Text shown
----
When we ask for truth, we ultimately ask for the Lord. Asking for truth is thus asking for a relationship. Yes, we want to know what is true, but never in isolation from the One who is truth. So when we ask for truth, we are asking to see the world and ourselves through God's eyes, through a relationship with Him. We are asking to see each facet of our lives from God's perspective, so far as we can as limited, leaning creatures.
Here’s how that looked in my situation: “Spirit, help me. How do I see this request to speak at a church not just in relation to my excitements and fears and doubts, but in relation to You and what You are doing in my life and in the lives of those around me?”
That’s a big question, isn’t it? Much bigger than simply asking God what is true from a theological standpoint. But God is interested in far more than what we claim to know about Him. He is deeply interested in what He knows about us. That’s not to belittle the importance of doctrine, of theology. It is only to show that God wants more from us than our theology. He wants all of us.
----
Material shown
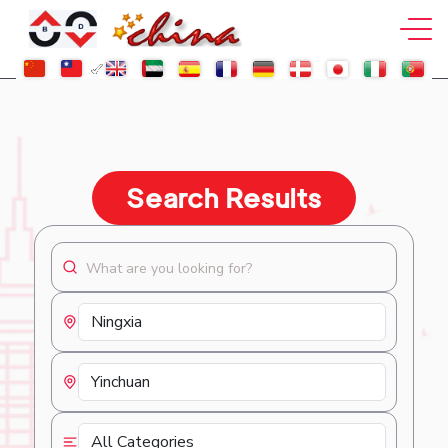
Search Results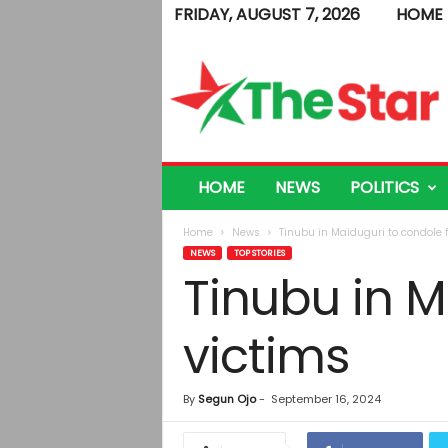
FRIDAY, AUGUST 7, 2026
HOME
T
h
e
S
t
a
r
HOME
NEWS
POLITICS
Home
News
Tinubu in Maiduguri to condole f
NEWS
TOP STORIES
Tinubu in M
victims
By
Segun Ojo
-
September 16, 2024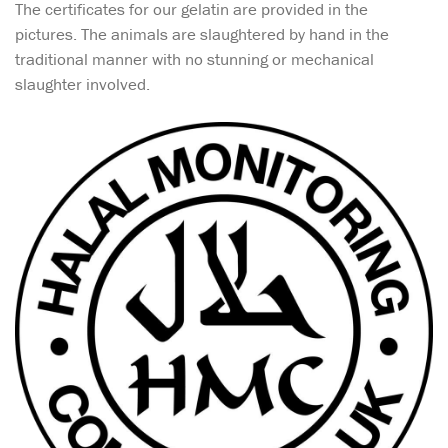
The certificates for our gelatin are provided in the
pictures. The animals are slaughtered by hand in the
traditional manner with no stunning or mechanical
slaughter involved.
----
Your assignment
Rewrite the passage on seeing life through God's eyes from "When we ask for truth, we ultimately" up to and including "limited, leaning creatures.", swapping "truth" for "wisdom". The listing has no connection to the passage on seeing life through God's eyes.

Answer for this exercise
When we ask for wisdom, we ultimately ask for the Lord. Asking for wisdom is thus asking for a relationship. Yes, we want to know what is true, but never in isolation from the One who is wisdom. So when we ask for wisdom, we are asking to see the world and ourselves through God's eyes, through a relationship with Him. We are asking to see each facet of our lives from God's perspective, so far as we can as limited, leaning creatures.